The DSCAM gene constitutes a large part of the DS-CHD region, spanning more than 840 kb of the region between D21S3 and PFKL (Fig. 2), as determined from BAC contigs19 and genomic sequence analysis.20 Moreover, it is extraordinarily conserved, with 99% homology between the mouse and human forms at the amino acid level (Korenberg, unpublished data). Northern blot analyses of DSCAM expression showed it to be strongly and specifically expressed in the adult and fetal brain, with lower levels of expression in other tissues.19 Murine fetal tissue in situ hybridization analysis (TISH) on sections of mouse embryos from E8.5 to E17.5 showed abundant DSCAM expression throughout the developing brain, with lower levels of expression in the developing limb bud and in the neural crest and its derivatives, including the cardiac ganglion and the nerves of the mouse fetal heart.19 These results are consistent with the recent finding that the Drosophila DSCAM homolog functions in axon guidance.53 We now report that reverse transcriptase polymerase chain reaction analyses have shown that DSCAM is expressed in the mouse fetal heart at E10.5 p.c., prior to endocardial cushion fusion (Barlow et al., in preparation), and in human fetal heart tissues at 12 weeks of development (Kurnit and Korenberg, in preparation; figures available at http://www.csmc.edu/genetics/korenberg/rt-pcr-dscam.html). Further, both the etiology of characteristic DS heart defects and the increased intercellular adhesiveness of DS cardiac fibroblasts8 implicate disturbances in cell adhesion as underlying DS-CHD. Of the 64 known and predicted genes20 identified in the narrowed DS-CHD candidate region to date, DSCAM is the only one which has been shown to mediate cell-cell adhesion.54 This expression pattern, together with its location within the candidate region and its identity as a cell adhesion molecule of the immunoglobulin (Ig) superfamily (Ig-CAMs), support a potential role for DSCAM in DS-CHD.

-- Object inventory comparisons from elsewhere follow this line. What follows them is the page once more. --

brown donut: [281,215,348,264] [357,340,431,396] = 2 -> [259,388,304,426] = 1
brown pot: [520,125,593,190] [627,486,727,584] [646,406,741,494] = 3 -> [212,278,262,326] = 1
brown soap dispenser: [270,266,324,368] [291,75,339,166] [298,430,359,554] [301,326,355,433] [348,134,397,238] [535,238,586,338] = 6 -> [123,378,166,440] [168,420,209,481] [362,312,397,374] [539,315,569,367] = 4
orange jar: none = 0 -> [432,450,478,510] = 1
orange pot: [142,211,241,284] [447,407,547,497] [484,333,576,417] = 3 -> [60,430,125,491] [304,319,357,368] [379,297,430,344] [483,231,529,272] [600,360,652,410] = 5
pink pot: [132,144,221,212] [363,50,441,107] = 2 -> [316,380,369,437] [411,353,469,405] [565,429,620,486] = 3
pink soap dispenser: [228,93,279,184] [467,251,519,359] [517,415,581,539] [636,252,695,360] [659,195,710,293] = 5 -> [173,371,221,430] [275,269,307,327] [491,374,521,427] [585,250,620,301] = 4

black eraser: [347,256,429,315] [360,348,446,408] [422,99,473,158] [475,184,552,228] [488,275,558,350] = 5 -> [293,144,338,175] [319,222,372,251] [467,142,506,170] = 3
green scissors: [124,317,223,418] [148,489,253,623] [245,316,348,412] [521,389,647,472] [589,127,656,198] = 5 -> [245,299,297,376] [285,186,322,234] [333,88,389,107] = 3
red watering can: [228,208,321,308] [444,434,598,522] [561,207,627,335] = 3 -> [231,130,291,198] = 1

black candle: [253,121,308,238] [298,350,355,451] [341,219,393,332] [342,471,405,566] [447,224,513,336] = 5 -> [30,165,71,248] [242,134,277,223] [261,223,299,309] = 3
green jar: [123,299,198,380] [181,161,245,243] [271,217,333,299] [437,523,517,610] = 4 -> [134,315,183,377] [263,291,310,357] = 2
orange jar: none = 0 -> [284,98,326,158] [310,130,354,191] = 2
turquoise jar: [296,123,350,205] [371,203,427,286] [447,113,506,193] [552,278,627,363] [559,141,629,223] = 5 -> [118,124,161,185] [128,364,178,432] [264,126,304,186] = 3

To evaluate DSCAM as a candidate for DS-CHD, central questions will include which embryonic heart tissues and developmental processes are primarily affected. Dramatic decreases in the expression of another Ig-CAM, NCAM, occur in cells of the endocardium during epithelial-mesenchymal transformation.55,56 We speculate that the overexpression of DSCAM may have the potential to perturb epithelial-mesenchymal transformation and/or the migration and proliferation of mesenchyme cells, and possibly thus contribute to the increased intercellular adhesion seen in DS cushion fibroblasts8 and the abnormal cushion development seen in DS-CHD. Further questions include whether DSCAM effects are mediated through homophilic adhesion, as suggested by recent studies in mouse fibroblasts54 or through heterophilic adhesion and signaling interactions involving coreceptors and other cushion molecules. Extracellular matrix (ECM) molecules are involved in a large number of interactions, e.g., heparan sulfates bind to a number of different ECM molecules, including NCAM.57 DSCAM also has a region of homology to FGFR4 (Barlow et al., in preparation), which may implicate a role in the regulation of mesenchyme proliferation,46 by analogy to the interactions between Ig domains of NCAM and FGFR1 that contribute to neurite outgrowth.58 The precise mechanisms underlying DSCAM interactions may ultimately be determined through study of DS tissues at the time of differentiation or in a variety of transgenic mouse and other model systems such as the collagen gel explant system55 in which genes can be overexpressed and the effects on morphogenetic processes measured. The results of these investigations should help to elucidate the basis of the most common congenital heart anomalies, defects of the valves and septae, as well as the possible role played by DSCAM and other chromosome 21 genes in generating DS phenotypes of the heart and brain.